The list keeps getting longer.
A teacher in New York City. An organist near Atlanta. A teacher in Chicago. A music director in Charlotte. A teacher in Columbus.
At an accelerating rate, Catholic schools and churches around the country are firing lesbian, gay, bisexual and transgender employees who have decided that they can no longer deny who they are and whom they love.
No school better exemplifies this unhappy trend than Totino-Grace High School in Fridley, Minn. Late last month, Kristen Ostendorf, an English and religion teacher, was fired after telling colleagues at a workshop: "I'm gay, I'm in a relationship with a woman, and I'm happy." Just one month earlier, William Hudson, the school's president, had resigned after a rumor about his sexuality prompted him to reveal that he was in a committed 18-year relationship with another man.

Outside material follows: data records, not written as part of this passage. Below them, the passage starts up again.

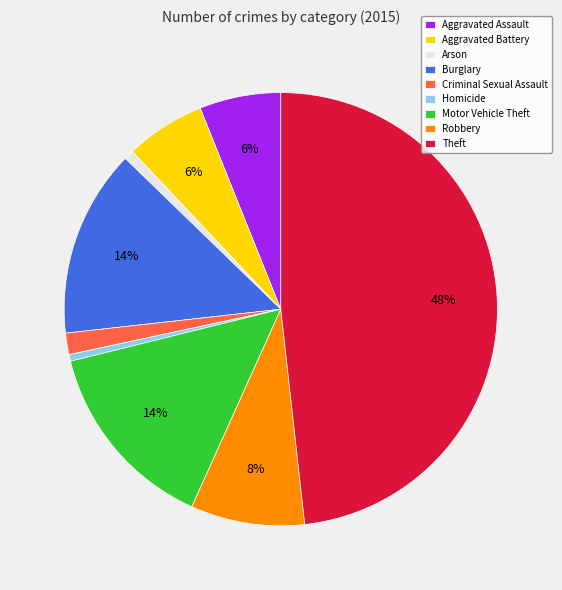

Approximately how many times larger is the value at Criminal Sexual Assault compared to Burglary?

0.1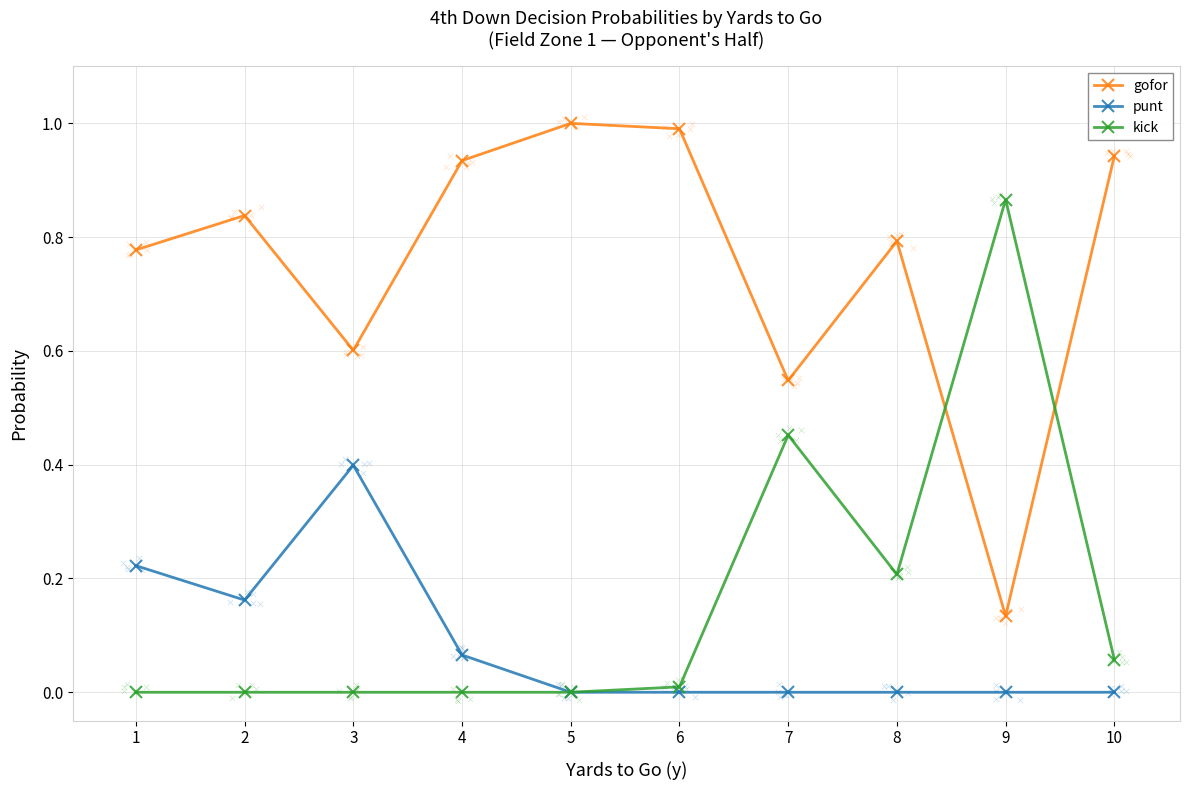

At how many categories does at least one series exceed 0?

10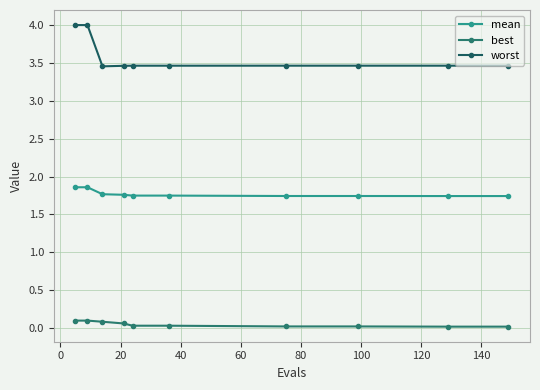

Reading left to right, extract all data points from this chart.

mean: 1.9	1.9	1.8	1.8	1.7	1.7	1.7	1.7	1.7	1.7
best: 0.1	0.1	0.1	0.1	0.0	0.0	0.0	0.0	0.0	0.0
worst: 4.0	4.0	3.5	3.5	3.5	3.5	3.5	3.5	3.5	3.5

At a time when even Pope Francis himself is urging the church to move beyond what he calls its "obsession" with sexual issues, Catholic schools and parishes are intensifying the judgmental behavior that the pope urged Catholics to eschew in a recent interview with Jesuit publications.
These incidents, like others around the country, cost Catholic institutions the services of dedicated and talented individuals who, in most instances, have served the church and community effectively for years. Catholic prelates like Archbishop John Nienstedt say that the church must enforce its employment policies in order to defend its teachings on marriage and the family.
But if this is the case, why does the hierarchy not defend these teachings more consistently?
Catholic parishes don't fire heterosexual musicians who choose to get married at City Hall rather than in a Catholic Church. Catholic schools don't check up on heterosexual teachers to determine whether they might have remarried without having their previous marriages annulled, or whether they are using artificial contraception. If the hierarchy were defending what it defines as Catholic principles, it would have to fire individuals in marriages that the church does not recognize as sacramental. But it does not.